There have been deep divisions over how to curb global emissions World leaders have agreed to set a global target of cutting carbon emissions by at least 50% by 2050 in an effort to tackle global warming.
Japan's Prime Minister Yasuo Fukuda, who is hosting a summit of the Group of Eight industrialised nations, announced the deal after all-night negotiations.
Last year's G8 summit pledged only to "seriously consider" the cuts.
The leaders have also expressed serious concerns about the threat posed to the global economy by soaring oil prices.
But the leaders said they remained positive about the long-term resilience of their economies, so long as countries resisted the introduction of trade barriers.

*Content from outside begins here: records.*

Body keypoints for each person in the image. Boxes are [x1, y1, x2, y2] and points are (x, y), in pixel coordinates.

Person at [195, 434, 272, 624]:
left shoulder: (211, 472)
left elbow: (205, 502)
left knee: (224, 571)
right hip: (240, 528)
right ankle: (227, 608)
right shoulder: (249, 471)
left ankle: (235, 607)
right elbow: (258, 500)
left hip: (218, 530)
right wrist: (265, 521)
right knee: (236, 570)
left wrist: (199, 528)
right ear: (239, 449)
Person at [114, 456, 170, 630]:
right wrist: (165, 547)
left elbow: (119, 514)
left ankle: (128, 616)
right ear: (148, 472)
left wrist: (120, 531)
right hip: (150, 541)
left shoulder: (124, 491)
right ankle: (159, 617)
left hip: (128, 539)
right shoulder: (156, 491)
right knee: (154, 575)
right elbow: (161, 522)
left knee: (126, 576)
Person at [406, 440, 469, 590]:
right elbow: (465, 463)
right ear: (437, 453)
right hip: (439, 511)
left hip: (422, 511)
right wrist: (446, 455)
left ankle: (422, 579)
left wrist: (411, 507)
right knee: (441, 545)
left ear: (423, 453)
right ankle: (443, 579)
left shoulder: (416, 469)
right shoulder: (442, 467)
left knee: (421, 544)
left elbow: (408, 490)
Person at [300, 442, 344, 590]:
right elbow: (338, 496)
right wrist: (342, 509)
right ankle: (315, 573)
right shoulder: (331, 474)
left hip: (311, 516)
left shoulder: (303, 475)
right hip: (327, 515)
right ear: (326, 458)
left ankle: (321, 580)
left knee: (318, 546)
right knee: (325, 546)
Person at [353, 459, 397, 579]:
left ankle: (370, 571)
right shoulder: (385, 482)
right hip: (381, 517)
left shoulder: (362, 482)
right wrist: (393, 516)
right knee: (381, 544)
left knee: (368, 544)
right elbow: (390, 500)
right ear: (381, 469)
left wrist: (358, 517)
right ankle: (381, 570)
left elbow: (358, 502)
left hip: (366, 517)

The BBC's Bridget Kendall, who is at the summit, says no explanation was offered for the underlying causes for the high oil and food prices, nor concrete solutions offered on how to bring prices down.

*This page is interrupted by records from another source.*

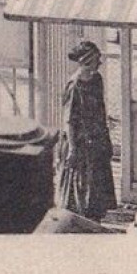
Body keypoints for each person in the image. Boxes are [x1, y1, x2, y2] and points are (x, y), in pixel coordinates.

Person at [56, 41, 116, 221]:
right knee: (80, 187)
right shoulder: (74, 86)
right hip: (79, 143)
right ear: (88, 60)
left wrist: (106, 136)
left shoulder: (97, 80)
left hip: (97, 140)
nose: (100, 63)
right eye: (97, 59)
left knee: (97, 187)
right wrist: (73, 149)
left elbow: (100, 109)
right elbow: (69, 121)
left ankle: (94, 219)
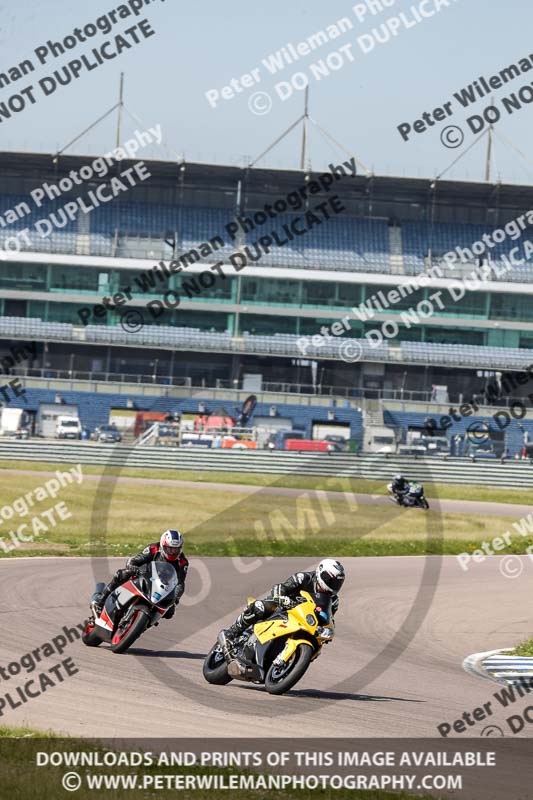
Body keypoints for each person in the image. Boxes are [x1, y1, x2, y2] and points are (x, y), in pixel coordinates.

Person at [218, 559, 345, 650]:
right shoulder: (303, 578)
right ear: (320, 573)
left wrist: (328, 631)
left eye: (337, 583)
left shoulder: (334, 600)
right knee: (261, 607)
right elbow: (281, 587)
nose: (333, 586)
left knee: (317, 646)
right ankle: (232, 633)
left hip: (304, 621)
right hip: (283, 608)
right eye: (330, 581)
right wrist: (282, 598)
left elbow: (329, 618)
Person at [92, 530, 188, 619]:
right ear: (163, 545)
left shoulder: (183, 562)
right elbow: (135, 560)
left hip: (161, 588)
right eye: (170, 549)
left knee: (169, 612)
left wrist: (176, 598)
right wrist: (132, 567)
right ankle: (100, 601)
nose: (173, 552)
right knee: (122, 574)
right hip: (144, 576)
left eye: (176, 549)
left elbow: (180, 583)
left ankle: (144, 622)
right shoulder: (153, 548)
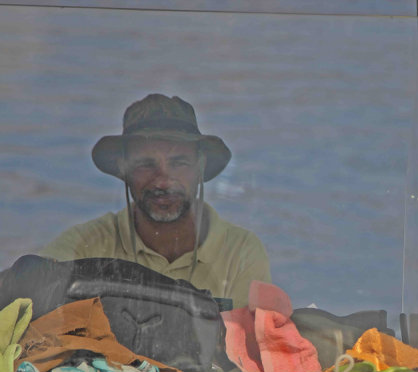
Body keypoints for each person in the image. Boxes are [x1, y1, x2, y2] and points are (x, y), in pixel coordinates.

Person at [38, 94, 270, 309]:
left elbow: (252, 344)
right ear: (123, 168)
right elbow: (27, 295)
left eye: (179, 163)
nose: (163, 181)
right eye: (145, 165)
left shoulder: (240, 251)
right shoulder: (85, 244)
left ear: (200, 166)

The summit is taking place in Toyako, on the Japanese island of Hokkaido.
Leaders from the G8 nations - Britain, Canada, France, Germany, Italy, Japan, Russia and the United States - are being joined by counterparts from some 15 other countries.
In a joint statement, the G8 leaders said they would work with nearly 200 other UN member states - who have signed up to the convention on climate change - to adopt a goal of halving greenhouse gas emissions by 2050.

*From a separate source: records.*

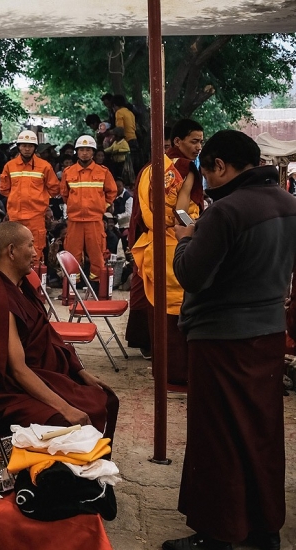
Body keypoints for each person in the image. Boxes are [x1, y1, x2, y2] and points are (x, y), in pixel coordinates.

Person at [164, 130, 296, 550]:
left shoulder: (226, 212)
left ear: (219, 165)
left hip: (222, 339)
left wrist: (185, 243)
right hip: (269, 332)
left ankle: (218, 533)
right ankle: (264, 527)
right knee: (261, 432)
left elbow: (192, 275)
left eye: (207, 173)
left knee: (217, 435)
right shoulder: (289, 204)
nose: (206, 184)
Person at [0, 221, 118, 436]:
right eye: (30, 246)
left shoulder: (19, 286)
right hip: (2, 394)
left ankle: (92, 468)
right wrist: (65, 408)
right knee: (73, 420)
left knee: (106, 398)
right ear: (11, 251)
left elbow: (46, 334)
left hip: (39, 373)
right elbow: (18, 370)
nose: (36, 252)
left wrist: (79, 370)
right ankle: (53, 470)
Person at [131, 119, 204, 387]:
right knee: (176, 310)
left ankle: (163, 374)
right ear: (177, 142)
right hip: (175, 245)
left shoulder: (152, 169)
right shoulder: (184, 169)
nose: (199, 147)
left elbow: (144, 213)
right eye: (194, 141)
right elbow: (182, 214)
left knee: (159, 309)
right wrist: (196, 229)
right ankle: (178, 376)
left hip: (154, 244)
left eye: (200, 141)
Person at [60, 135, 117, 281]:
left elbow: (112, 191)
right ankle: (73, 286)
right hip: (75, 220)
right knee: (72, 253)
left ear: (93, 152)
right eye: (81, 150)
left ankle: (98, 286)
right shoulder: (68, 172)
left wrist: (102, 206)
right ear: (77, 152)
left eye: (88, 150)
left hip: (94, 220)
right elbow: (64, 194)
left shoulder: (103, 172)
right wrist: (75, 206)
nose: (84, 153)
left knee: (97, 253)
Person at [0, 130, 60, 262]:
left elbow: (54, 189)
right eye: (24, 145)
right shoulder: (10, 166)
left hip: (36, 218)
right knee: (13, 253)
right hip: (15, 217)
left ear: (35, 148)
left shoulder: (44, 166)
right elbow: (4, 189)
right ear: (19, 146)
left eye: (30, 146)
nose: (27, 149)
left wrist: (39, 199)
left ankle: (35, 282)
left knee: (35, 253)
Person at [107, 179, 132, 254]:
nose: (117, 189)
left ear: (123, 186)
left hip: (125, 225)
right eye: (115, 186)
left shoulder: (128, 197)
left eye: (119, 186)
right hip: (114, 224)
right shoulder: (112, 196)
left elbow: (129, 213)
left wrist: (117, 216)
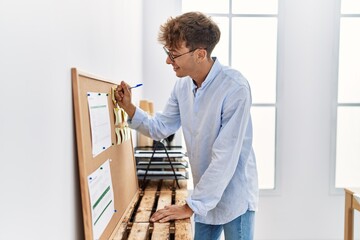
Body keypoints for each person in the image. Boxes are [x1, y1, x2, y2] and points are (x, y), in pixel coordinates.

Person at [115, 11, 258, 240]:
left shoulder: (235, 88)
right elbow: (161, 127)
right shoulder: (182, 87)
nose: (168, 61)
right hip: (204, 195)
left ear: (200, 54)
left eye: (173, 54)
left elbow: (224, 157)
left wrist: (191, 206)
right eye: (167, 52)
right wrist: (130, 108)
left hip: (235, 197)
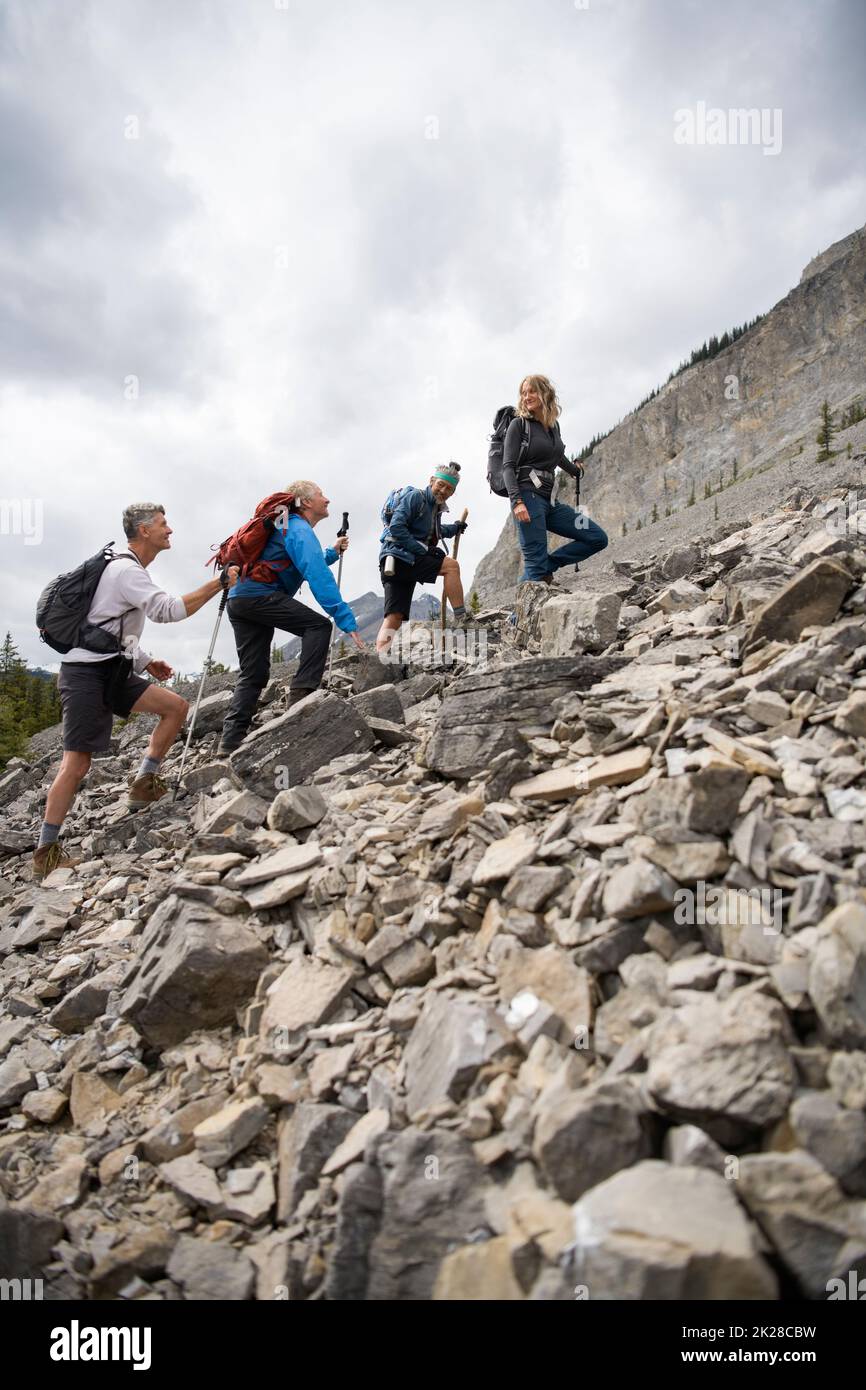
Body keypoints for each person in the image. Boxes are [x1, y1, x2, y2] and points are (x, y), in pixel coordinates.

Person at [33, 504, 238, 880]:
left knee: (175, 706)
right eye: (163, 524)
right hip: (85, 675)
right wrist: (218, 583)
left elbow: (109, 625)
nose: (170, 530)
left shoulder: (126, 569)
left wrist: (145, 661)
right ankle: (45, 852)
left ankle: (143, 784)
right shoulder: (126, 569)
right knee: (76, 765)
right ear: (143, 531)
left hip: (113, 668)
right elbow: (168, 611)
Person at [218, 480, 364, 754]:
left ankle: (230, 740)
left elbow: (299, 560)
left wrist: (331, 553)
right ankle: (300, 702)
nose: (327, 500)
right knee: (319, 626)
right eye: (322, 495)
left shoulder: (285, 525)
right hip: (259, 595)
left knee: (254, 672)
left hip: (239, 600)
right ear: (307, 502)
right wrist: (344, 617)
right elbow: (316, 573)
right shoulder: (297, 526)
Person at [504, 375, 608, 584]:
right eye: (523, 393)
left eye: (531, 391)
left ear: (545, 393)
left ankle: (547, 565)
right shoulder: (519, 425)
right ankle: (517, 617)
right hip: (527, 497)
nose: (526, 397)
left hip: (549, 501)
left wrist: (574, 470)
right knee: (535, 564)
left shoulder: (553, 427)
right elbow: (508, 467)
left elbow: (557, 455)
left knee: (597, 538)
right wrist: (517, 502)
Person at [375, 463, 468, 656]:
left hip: (393, 560)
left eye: (449, 489)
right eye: (441, 485)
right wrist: (422, 550)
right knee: (451, 567)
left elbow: (434, 532)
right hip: (401, 557)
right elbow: (396, 527)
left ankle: (380, 659)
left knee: (395, 615)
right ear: (432, 481)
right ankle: (462, 618)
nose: (443, 490)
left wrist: (455, 528)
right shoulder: (416, 497)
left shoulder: (434, 507)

The G8 said that mid-term targets and national plans would be needed to achieve their aim.
Climate change has been one of the stickiest issues tackled by the G8 leaders, with divisions over what targets should be set and what would be expected of developing countries.
Speaking at the summit, the Japanese prime minister said he would call for the co-operation of China and India in cutting emissions when they join the meeting on Wednesday.
An unnamed US official said the agreement represented "substantial progress" on last year's summit pledge.